Junto a Cecilia y María Ostiz forma el trío de grandes mujeres compositoras de nuestra música. De este trío de damas, Mari Trini fue la que más tiempo extendió su carrera y la que más discos vendió. Las tres guardaron celosamente sus vidas y expusieron a los cuatro vientos unas obras sensibles, liberadoras, hijas de su tiempo y llenas de calidad.
María Trinidad Pérez de Miravete Mille nació en 1947 en Singla, una pedanía perteneciente a Caravaca de la Cruz, en la provincia de Murcia. A principios de la siguiente década se traslada a Madrid con su familia e inicia sus estudios primarios. Unos estudios primarios que se verían interrumpidos y transformados casi en un monólogo cuando a los siete años contrae una nefritis crónica, que la va a mantener largas temporadas en cama y sin salir de casa. Esa enfermedad va a moldear su carácter, va a deformar ligeramente su rostro y va a cincelar su música. “¿Quién no escribió un poema, huyendo de la soledad? ¿Quién a los quince años no dejó su cuerpo abrazar?, cantaría más tarde en una de sus canciones más conocidas.

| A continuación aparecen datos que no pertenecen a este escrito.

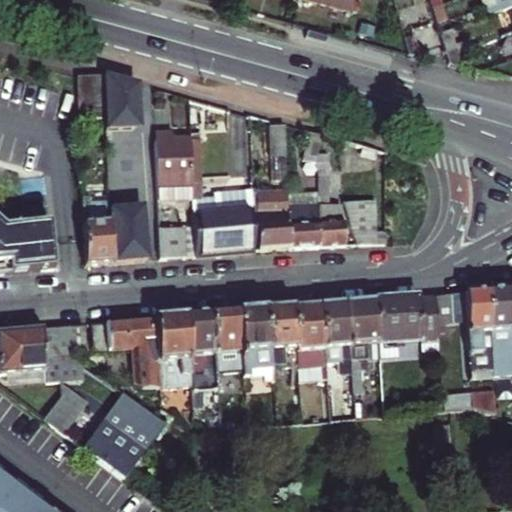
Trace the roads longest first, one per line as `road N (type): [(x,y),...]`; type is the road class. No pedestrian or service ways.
road 1 (residential): [(0,305),(383,276)]
road 2 (secondary): [(29,0),(284,70)]
road 3 (residential): [(383,276),(427,256),(452,228),(460,193),(450,130)]
road 4 (secondary): [(446,100),(284,70)]
road 5 (secondary): [(284,70),(426,120)]
road 6 (residential): [(383,276),(451,269),(511,237)]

Los años de enfermedad y convalecencia le enseñaron a tocar la guitarra que le regaló su padre, a leer todo lo que caía en sus manos y a escribir primero, poesía; luego, canciones. No es de extrañar que, cuando en 1962 es dada definitivamente de alta, se convierta en la niña de la noche madrileña dispuesta a ver y oír todo lo que antes no pudo. Uno de los locales de moda en Madrid, cerca de la Avenida de América, era el Nichas, propiedad del director cinematográfico Nicholas Ray. El director inglés se fijó en aquel gorrión tímido de ojos grandes y la convenció para marchar a Londres en 1963 y estudiar allí arte dramático. Pero su camino no era ese y al año siguiente llegó a París con su guitarra por todo capital y dispuesta a aprender de primera mano de los grandes cantautores franceses. Quería ser una nueva Juliette Greco, musa del existencialismo francés; sin embargo, su vida y su obra tendrían más del frágil y atormentado ruiseñor llamado Edith Piaff.